2. Patients with undetectable HCV RNA also had a significantly reduced risk of death from all causes.

Evidence Rating Level: 2 (Good)

Study Rundown: Hepatitis C is a significant contributor to liver disease burden for people who inject drugs (PWID), associated with high levels of morbidity and mortality. Since the availability of HCV direct-acting antiviral treatments in 2015, levels of viremia in those with hepatitis C infections have decreased. In the present study, patients with undetected HCV had significantly lower liver stiffness measures (LSM) levels than those with detectable HCV RNA, a marker of liver disease severity. Undetectable levels of HCV RNA were also associated with significantly reduced odds of developing liver cirrhosis. Other risk factors associated with higher odds of cirrhosis were baseline age, body mass index, number of comorbidities, and human immunodeficiency virus (HIV) co-infection. Risk of death from all causes was significantly lower in patients with undetectable HCV RNA compared to those who had detectable HCV RNA. A limitation of this study is that HCV treatment uptake might be higher in populations who are more motivated to stay in good health, therefore biasing the study group, which could lead to lowered mortality estimates.

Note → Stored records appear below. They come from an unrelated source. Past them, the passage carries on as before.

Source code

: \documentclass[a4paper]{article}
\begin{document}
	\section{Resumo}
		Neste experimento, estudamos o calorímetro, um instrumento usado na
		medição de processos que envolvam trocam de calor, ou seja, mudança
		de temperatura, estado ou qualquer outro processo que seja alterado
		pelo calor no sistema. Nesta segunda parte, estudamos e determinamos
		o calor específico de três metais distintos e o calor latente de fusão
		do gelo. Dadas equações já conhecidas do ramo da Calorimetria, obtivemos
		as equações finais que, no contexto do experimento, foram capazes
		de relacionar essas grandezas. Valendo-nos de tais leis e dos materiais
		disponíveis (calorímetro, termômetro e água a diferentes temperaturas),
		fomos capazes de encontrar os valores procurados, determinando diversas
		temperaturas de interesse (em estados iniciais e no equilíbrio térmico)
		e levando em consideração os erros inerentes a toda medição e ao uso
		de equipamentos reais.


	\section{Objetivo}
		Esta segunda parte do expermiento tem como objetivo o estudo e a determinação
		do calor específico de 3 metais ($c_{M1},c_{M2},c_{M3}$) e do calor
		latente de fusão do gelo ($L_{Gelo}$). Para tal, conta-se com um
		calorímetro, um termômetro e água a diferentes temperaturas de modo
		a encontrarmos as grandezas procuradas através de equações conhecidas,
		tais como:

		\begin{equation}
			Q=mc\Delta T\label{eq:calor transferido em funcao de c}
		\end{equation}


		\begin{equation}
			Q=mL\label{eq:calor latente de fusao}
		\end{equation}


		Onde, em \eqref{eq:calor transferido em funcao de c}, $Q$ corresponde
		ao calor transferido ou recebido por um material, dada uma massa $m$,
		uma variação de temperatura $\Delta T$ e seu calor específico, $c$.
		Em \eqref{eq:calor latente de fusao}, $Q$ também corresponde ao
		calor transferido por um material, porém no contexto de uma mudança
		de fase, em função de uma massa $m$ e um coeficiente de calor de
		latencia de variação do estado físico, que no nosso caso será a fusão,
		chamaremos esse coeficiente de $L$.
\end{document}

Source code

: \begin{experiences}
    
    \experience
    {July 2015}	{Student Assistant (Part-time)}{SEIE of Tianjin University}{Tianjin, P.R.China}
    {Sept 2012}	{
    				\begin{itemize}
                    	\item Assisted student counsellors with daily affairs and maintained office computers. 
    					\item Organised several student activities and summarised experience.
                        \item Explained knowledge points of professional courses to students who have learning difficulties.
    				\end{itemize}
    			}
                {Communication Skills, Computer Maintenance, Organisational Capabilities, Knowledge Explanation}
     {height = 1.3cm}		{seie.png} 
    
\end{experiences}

Click to read the study in AIM

Relevant Reading: Restrictions for Medicaid reimbursement of sofosbuvir for the treatment of hepatitis C virus infection in the United States

In-Depth [prospective cohort]: The ALiVE (AIDS Linked to the IntraVenous Experience) study followed a community-recruited cohort of former and current PWID living in or near Baltimore. This study assessed the relationship between HCV treatments accessed by PWID, liver disease burden, and mortality. Of 1,323 participants, the median age was 49 years (Interquartile range, 44 to 54 years). Most of the participants were Black (82%), male (71%), and HIV-negative (66%). Of the total study population, 15% were observed to have an LSM indicating cirrhosis at the baseline study visit (>=12.3 kPa). In the multivariable model, undetectable HCV RNA was associated with reduced average log LSM (95% Confidence interval [CI], -0.181 to -0.115 kPa; p<0.001). Undetectable HCV RNA was also associated with a 72% reduction in the odds of cirrhosis when controlling for other covariates (adjusted odds ratio 0.28; 95% CI, 0.17 to 0.45; p < 0.001). Further, all-cause mortality risk was significantly lower among those who had undetectable HCV RNA than those who did not (adjusted hazard ratio 0.54; 95% CI, 0.38 to 0.77; p < 0.001). The relationship was strengthened when only deaths not related to drugs or trauma were included in the analyses. In summary, the present study supports the community setting treatment of hepatitis C for PWID for reducing cirrhosis and mortality. A further collection of larger sets of population-based data can help inform treatment adherence and success predictors.